Helmes: Was mein größter Fehler war.

Und was antworten Sie?

Helmes: Das ist doch klar. Dass ich mir während eines privaten Kicks in der Halle einen Kreuzbandriss zugezogen habe, wird mich wahrscheinlich ewig begleiten. Aber das ist auch in Ordnung. Ich weiß, dass es ein Fehler war und kann damit umgehen. Manche Dinge passieren eben, auf die man gut hätte verzichten können. Man muss nach vorne schauen. Das versuche ich meinen Spielern auch zu vermitteln.

Welchen Eindruck macht die Mannschaft bisher auf Sie?

Helmes: Alle sind mit großem Eifer dabei. Die Intensität ist hoch. Es ist nicht alles perfekt. Aber das erwarte ich auch gar nicht. Der Wille ist auf jeden Fall deutlich zu spüren.

Der Wille wofür? Um den Sprung in die Bundesliga zu schaffen?

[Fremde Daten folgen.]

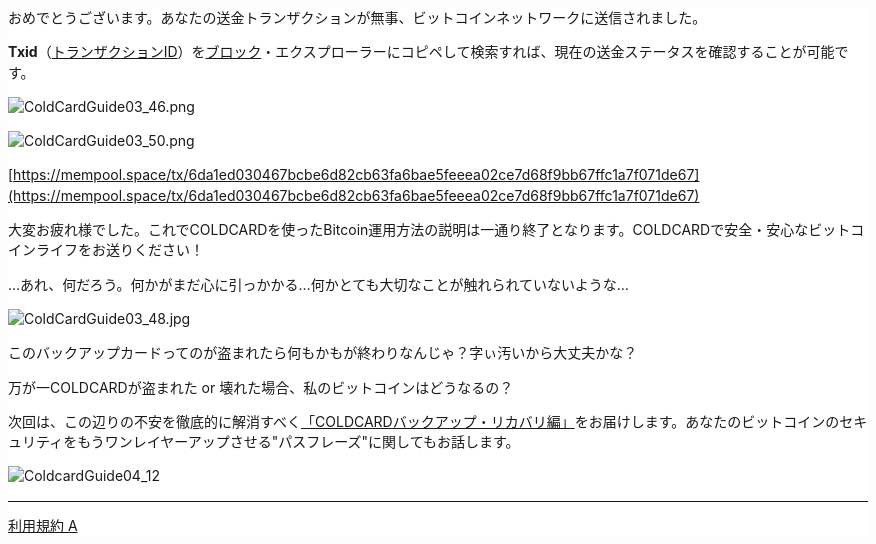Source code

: おめでとうございます。あなたの送金トランザクションが無事、ビットコインネットワークに送信されました。

**Txid**（[トランザクションID](https://lostinbitcoin.sakuraweb.com/glossary/txid/)）を[ブロック](https://lostinbitcoin.sakuraweb.com/glossary/block/)・エクスプローラーにコピペして検索すれば、現在の送金ステータスを確認することが可能です。

![ColdCardGuide03_46.png](/_images/ColdCardGuide03_46.png)

![ColdCardGuide03_50.png](/_images/ColdCardGuide03_50.png)

[https://mempool.space/tx/6da1ed030467bcbe6d82cb63fa6bae5feeea02ce7d68f9bb67ffc1a7f071de67](https://mempool.space/tx/6da1ed030467bcbe6d82cb63fa6bae5feeea02ce7d68f9bb67ffc1a7f071de67)

大変お疲れ様でした。これでCOLDCARDを使ったBitcoin運用方法の説明は一通り終了となります。COLDCARDで安全・安心なビットコインライフをお送りください！

…あれ、何だろう。何かがまだ心に引っかかる…何かとても大切なことが触れられていないような…

![ColdCardGuide03_48.jpg](/_images/ColdCardGuide03_48.jpg)

このバックアップカードってのが盗まれたら何もかもが終わりなんじゃ？字ぃ汚いから大丈夫かな？


万が一COLDCARDが盗まれた or 壊れた場合、私のビットコインはどうなるの？


次回は、この辺りの不安を徹底的に解消すべく[「COLDCARDバックアップ・リカバリ編」](https://lostinbitcoin.sakuraweb.com/how-to/coldcardguide04/)をお届けします。あなたのビットコインのセキュリティをもうワンレイヤーアップさせる"パスフレーズ"に関してもお話します。

![ColdcardGuide04_12](/_images/ColdcardGuide04_12.jpg)

***
[利用規約 A](https://lostinbitcoin.sakuraweb.com/copyright/#uaa)
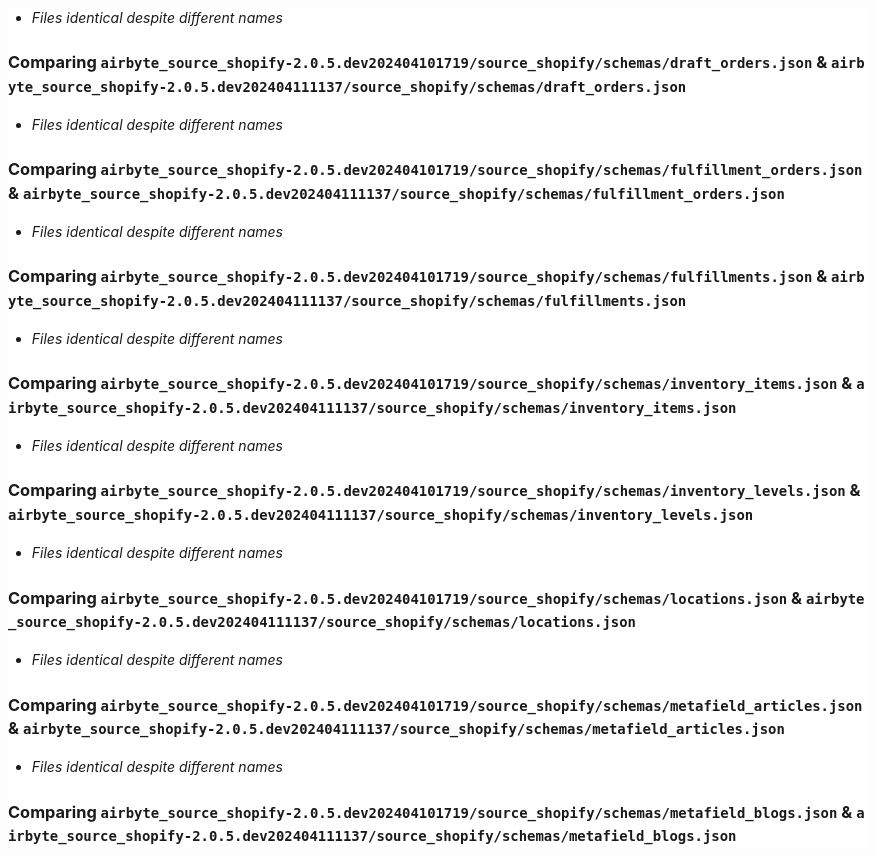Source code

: * *Files identical despite different names*

### Comparing `airbyte_source_shopify-2.0.5.dev202404101719/source_shopify/schemas/draft_orders.json` & `airbyte_source_shopify-2.0.5.dev202404111137/source_shopify/schemas/draft_orders.json`

 * *Files identical despite different names*

### Comparing `airbyte_source_shopify-2.0.5.dev202404101719/source_shopify/schemas/fulfillment_orders.json` & `airbyte_source_shopify-2.0.5.dev202404111137/source_shopify/schemas/fulfillment_orders.json`

 * *Files identical despite different names*

### Comparing `airbyte_source_shopify-2.0.5.dev202404101719/source_shopify/schemas/fulfillments.json` & `airbyte_source_shopify-2.0.5.dev202404111137/source_shopify/schemas/fulfillments.json`

 * *Files identical despite different names*

### Comparing `airbyte_source_shopify-2.0.5.dev202404101719/source_shopify/schemas/inventory_items.json` & `airbyte_source_shopify-2.0.5.dev202404111137/source_shopify/schemas/inventory_items.json`

 * *Files identical despite different names*

### Comparing `airbyte_source_shopify-2.0.5.dev202404101719/source_shopify/schemas/inventory_levels.json` & `airbyte_source_shopify-2.0.5.dev202404111137/source_shopify/schemas/inventory_levels.json`

 * *Files identical despite different names*

### Comparing `airbyte_source_shopify-2.0.5.dev202404101719/source_shopify/schemas/locations.json` & `airbyte_source_shopify-2.0.5.dev202404111137/source_shopify/schemas/locations.json`

 * *Files identical despite different names*

### Comparing `airbyte_source_shopify-2.0.5.dev202404101719/source_shopify/schemas/metafield_articles.json` & `airbyte_source_shopify-2.0.5.dev202404111137/source_shopify/schemas/metafield_articles.json`

 * *Files identical despite different names*

### Comparing `airbyte_source_shopify-2.0.5.dev202404101719/source_shopify/schemas/metafield_blogs.json` & `airbyte_source_shopify-2.0.5.dev202404111137/source_shopify/schemas/metafield_blogs.json`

Helmes: Viele haben diesen Traum. Aber der Wille alleine wird nicht reichen, um das zu schaffen. Da kann ich aus eigener Erfahrung sprechen. Es gehören noch einige andere Dinge dazu.

Welche zum Beispiel?

Helmes: Ein wenig Glück hat noch nie geschadet. Verletzungen können einen schon ziemlich zurückwerfen. Talent haben alle. Aber die Jungs müssen ihre Fähigkeiten zur richtigen Zeit auf den Platz bringen. Sie müssen in ihrer Jugend viel opfern. Natürlich dürfen sie auch abends mal in die Stadt gehen. Das haben wir auch gemacht. Wichtig ist aber, dass sie am nächsten Morgen wieder auf dem Platz stehen und ihre Leistung bringen.

Ist Ihnen das gelungen?

Helmes: Nicht immer, aber doch schon ziemlich häufig. Mich haben Verletzungen zurückgeworfen und letztlich auch gestoppt. Dennoch bin ich nicht unzufrieden mit dem, was ich erreicht habe. Ich glaube, dass ich vor dem Tor Qualitäten hatte, die andere Spieler nicht hatten. Aber mein Körper hat leider zu oft gestreikt. Sonst wäre ich sicher auch häufiger bei der Nationalmannschaft dabei gewesen. Es bringt jedoch nichts, diesen Geschichten heute noch nachzutrauern. Es ist ja sowieso nicht mehr zu ändern.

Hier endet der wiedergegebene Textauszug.